Herr König, zum Einstieg: Die Digitalisierung der Baugenehmigung und deren Einführung liegt bei den einzelnen Bundesländern, oder?
Ja, genau. Die Einführung ist Ländersache und sogar Sache der einzelnen Kommunen und Bauaufsichtsbehörden. Das Onlinezugangsgesetz (OZG) schreibt vor, dass Verwaltungsprozesse digitalisiert werden müssen. Das betrifft selbstverständlich auch den Bauantragsprozess. Deshalb haben sich die meisten Bundesländer zusammengeschlossen und beschlossen, eine einheitliche Abgabeplattform zu entwickeln. Damit kann eine einheitliche und effiziente Leistung angeboten werden. So ist schließlich die EFA-Lösung "Eine für Alle" entstanden. Mecklenburg-Vorpommern hat dabei die Leitung übernommen und gestaltet den Gesamtprozess. Außerdem wurde für diesen Prozess ein digitales Nachrichtenformat entwickelt, der XBau-Standard. XBau ist ein Standard, in dem festgelegt ist, wie Antragsnachrichten weitergeleitet und Antworten zurückgesendet werden.

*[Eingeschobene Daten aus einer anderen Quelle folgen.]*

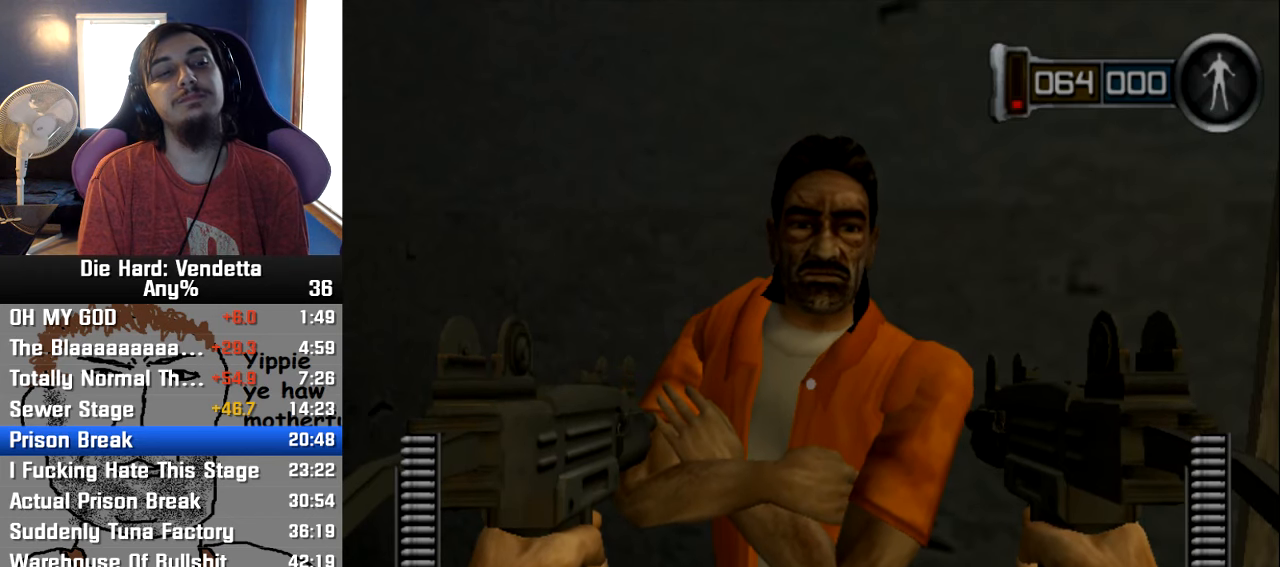
{"buttons": [], "left_stick": "center", "right_stick": "center", "events": [[50, "A", "down"], [150, "A", "up"], [250, "A", "down"], [334, "A", "up"], [400, "A", "down"], [500, "A", "up"]]}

Wie hängt dieser Prozess mit der Methode Building Information Modeling (BIM) zusammen?
Dieser Digitalisierungsprozess ist zunächst einmal unabhängig von BIM. Hier geht es darum, Daten und Nachrichten zwischen den Beteiligten digital auszutauschen. Früher wurde das Papier in die Behörde getragen, jetzt können über eine Onlineplattform PDF-Dateien eingereicht werden, welche dann in den Prozess hineingehen. Das ist der Kern eines digitalen Bauantragsverfahrens. Wir sprechen dabei noch nicht von einer digitalen Prüfung, sondern von einem digitalen Bauantragsverfahren.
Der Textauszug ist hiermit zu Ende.